Joint Campaigns and Account-Based Strategies
The deepest level of marketing-sales collaboration shows up in account-based marketing (ABM), a strategy where both teams jointly choose specific high-value companies to pursue and coordinate their efforts around those accounts.
The process starts with marketing and sales sitting down together to define their ideal customer profile: what industry, company size, budget, and business challenges make an account worth pursuing. They overlay intent data, signals from third-party sources that show which companies are actively researching solutions like theirs. Then they divide the work. Marketing creates highly targeted content and ads aimed at decision-makers within those accounts. Sales monitors engagement and reaches out personally once the account shows enough interest, continuing the same conversation that the marketing content started.
This approach flips the traditional model. Instead of marketing casting a wide net and hoping sales finds good fish, both teams agree on exactly which fish to catch before anyone baits a hook. The result is more personalized outreach, shorter sales cycles, and larger deals, because every touchpoint is coordinated.
Even outside of formal ABM programs, the same principle applies on a smaller scale. Joint campaign planning, where sales tells marketing which verticals or pain points are generating the most interest and marketing builds campaigns around those insights, produces better results than either team working independently.
Revenue Operations as the Connective Tissue
Many companies have started building a revenue operations (RevOps) function to structurally align marketing, sales, and customer success. RevOps isn’t a replacement for either team. It’s an operational layer that integrates people, processes, and technology across all three groups so they share the same data and work toward the same revenue milestones.
In practice, RevOps creates a centralized source of data that pulls from the CRM, marketing automation platform, finance systems, and customer success tools. Instead of marketing looking at its own dashboard and sales looking at a different one, both teams view the same numbers from the same source. RevOps also standardizes processes: how leads flow through the pipeline, how deals get staged, how forecasts get built, and how handoffs happen between teams. According to Gartner, the model works by gathering a coalition of go-to-market stakeholders whose individual functions stay separate but whose operations are integrated and aligned.

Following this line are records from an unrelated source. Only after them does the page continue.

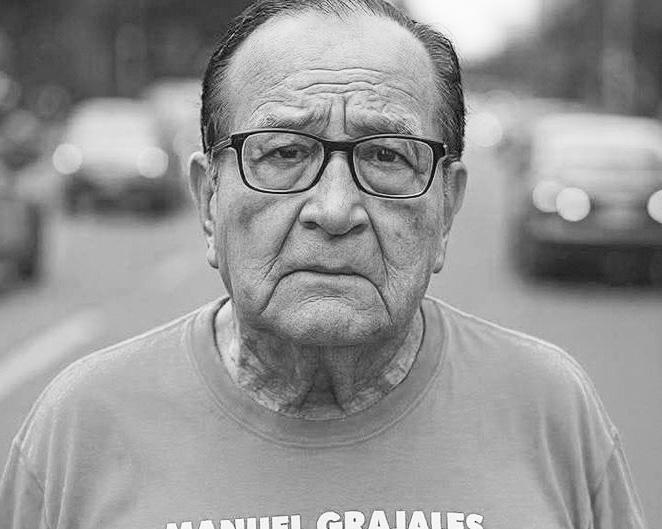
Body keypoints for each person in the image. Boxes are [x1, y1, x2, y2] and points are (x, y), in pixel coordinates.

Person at [0, 0, 648, 527]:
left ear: (447, 207)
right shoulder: (80, 427)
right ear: (208, 199)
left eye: (386, 156)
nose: (335, 209)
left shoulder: (551, 410)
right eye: (284, 152)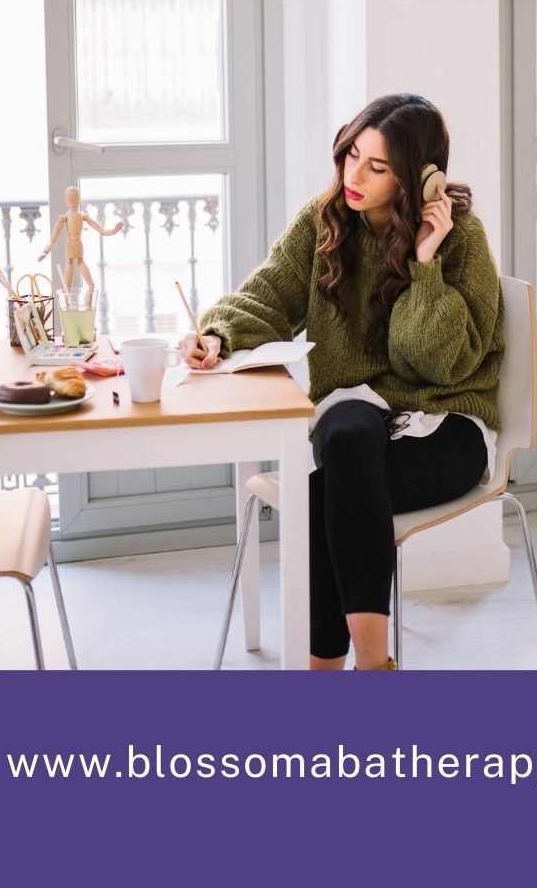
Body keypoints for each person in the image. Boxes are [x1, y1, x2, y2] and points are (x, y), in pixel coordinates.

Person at [182, 93, 502, 669]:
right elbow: (268, 294)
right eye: (352, 154)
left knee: (323, 492)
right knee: (347, 438)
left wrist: (424, 265)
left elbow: (437, 364)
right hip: (358, 412)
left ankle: (332, 671)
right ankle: (373, 671)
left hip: (447, 421)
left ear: (420, 178)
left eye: (377, 167)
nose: (354, 175)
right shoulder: (325, 218)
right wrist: (218, 335)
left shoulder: (461, 239)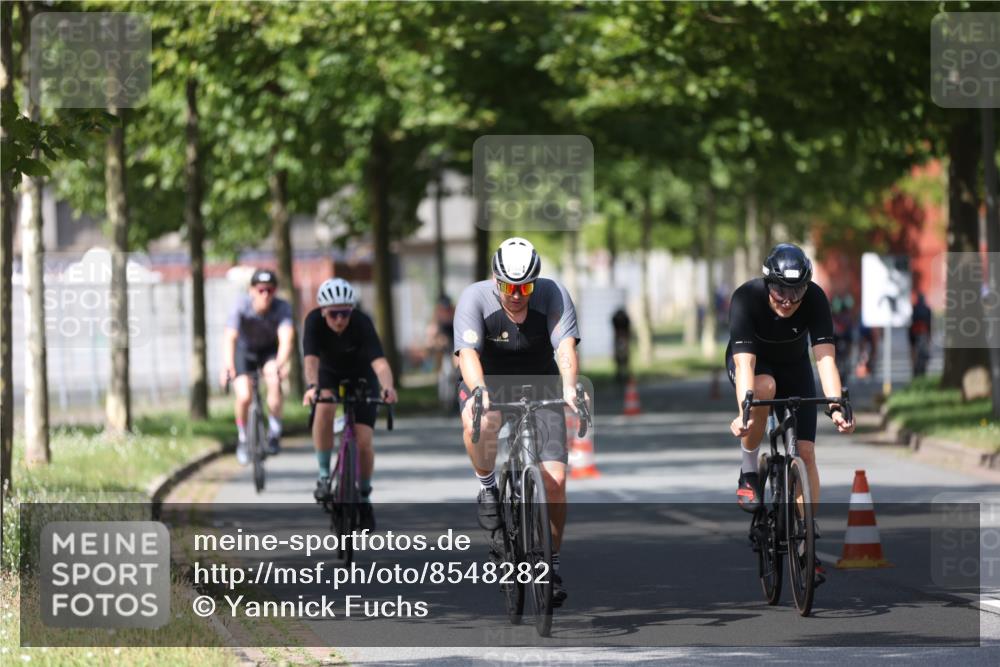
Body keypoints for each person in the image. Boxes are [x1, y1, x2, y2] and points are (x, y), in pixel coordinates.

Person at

You don’t need a formal RevOps team to get the benefits of this approach. Even a small company can centralize its data in a single CRM, hold regular cross-team meetings, and assign someone to own the processes that connect marketing and sales. The principle is the same at any scale: break down the silos so both teams see the full picture from first click to signed contract.
Regular Communication That Actually Works
All the SLAs, shared metrics, and technology integrations in the world won’t help if the two teams never talk. The most effective cadence is a weekly or biweekly meeting where marketing and sales review lead generation progress, discuss campaign performance, and evaluate lead quality together. These meetings work best when they’re structured around data rather than opinions. Pull up the pipeline, look at the numbers, and ask what needs to change.
Beyond formal meetings, an open communication channel matters. A shared Slack channel, a CRM where both teams log notes, or a simple weekly email recap keeps information flowing between meetings. Joint training sessions, where salespeople walk marketers through real sales calls and marketers walk salespeople through campaign strategy, build mutual understanding that makes day-to-day collaboration smoother.
The companies where marketing and sales genuinely work well together are rarely the ones with the most sophisticated technology. They’re the ones where both teams trust each other’s expertise, share a clear definition of success, and talk often enough to course-correct before small misalignments become big problems.